THE FAI’S financial problems have cast serious doubts over its ability to meet its commitments to the new Aviva Stadium at Lansdowne Road, following revelations that the governing body has only €1.6m in cash in the bank, down from €21.2m in the previous year.
The FAI’s 2008 accounts were lodged with the Companies Office last week and show losses of €16m last year, which has led to speculation the Association will have to borrow to fund its commitment – an estimated €74 million – for the new stadium.
The accounts do not specify the terms of when this financial commitment has to be paid, or what penalties will be incurred if any of the payment obligations are not met.
FAI chief executive John Delaney has expressed confidence that the association will sell 60% of its 10-year tickets – costing between €12,000 and €32,000 each – by the time the stadium opens in August next year, but with the slowdown in the economy sales have been slow.

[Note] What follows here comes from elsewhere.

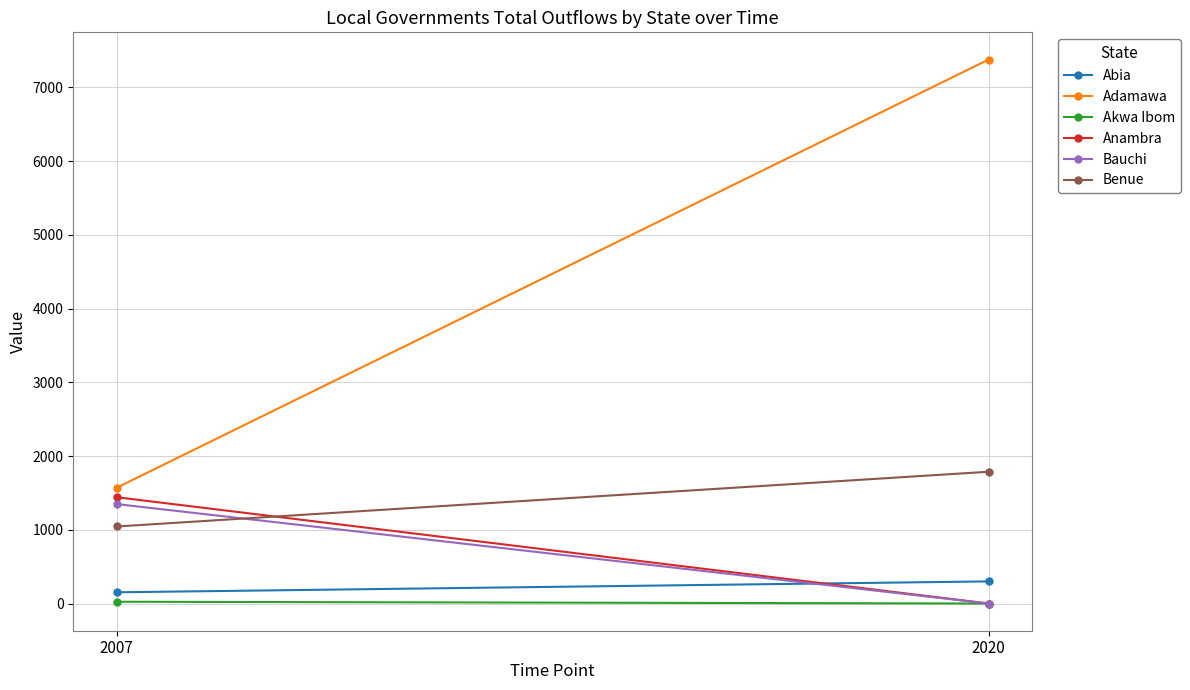

What is the sum of the Bauchi values at 2007 and 2020?

1348.3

In contrast, the IRFU launched their ticket scheme a year earlier than the FAI – before the recession took hold – and sold 10,000 of their individual 10-year tickets at €15,000 each very quickly; rugby’s governing body also sold the largest corporate box on a five-year lease for €850,000.

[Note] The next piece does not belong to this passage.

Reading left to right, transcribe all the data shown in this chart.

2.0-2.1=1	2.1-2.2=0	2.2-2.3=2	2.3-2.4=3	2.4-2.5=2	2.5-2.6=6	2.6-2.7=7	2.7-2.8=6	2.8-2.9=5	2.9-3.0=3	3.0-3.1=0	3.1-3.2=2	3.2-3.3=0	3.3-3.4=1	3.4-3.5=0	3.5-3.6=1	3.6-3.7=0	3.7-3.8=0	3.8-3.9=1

The drain on the FAI’s cash in 2008 was principally as a result of incurring operating losses of €11m and exceptional, though unspecified, costs of €5.2m, while the other factor in the FAI’s worsening cash position is the deterioration in working capital. Unpaid debts due to the FAI have increased by €3m.
Last month, at the FAI’s Annual General Meeting in Monaghan, John Delaney insisted that sales of 10-year tickets at the grassroots level were going very well but he refused to confirm how many tickets had actually been sold. He added that borrowing to cover commitments to a new stadium was normal practice.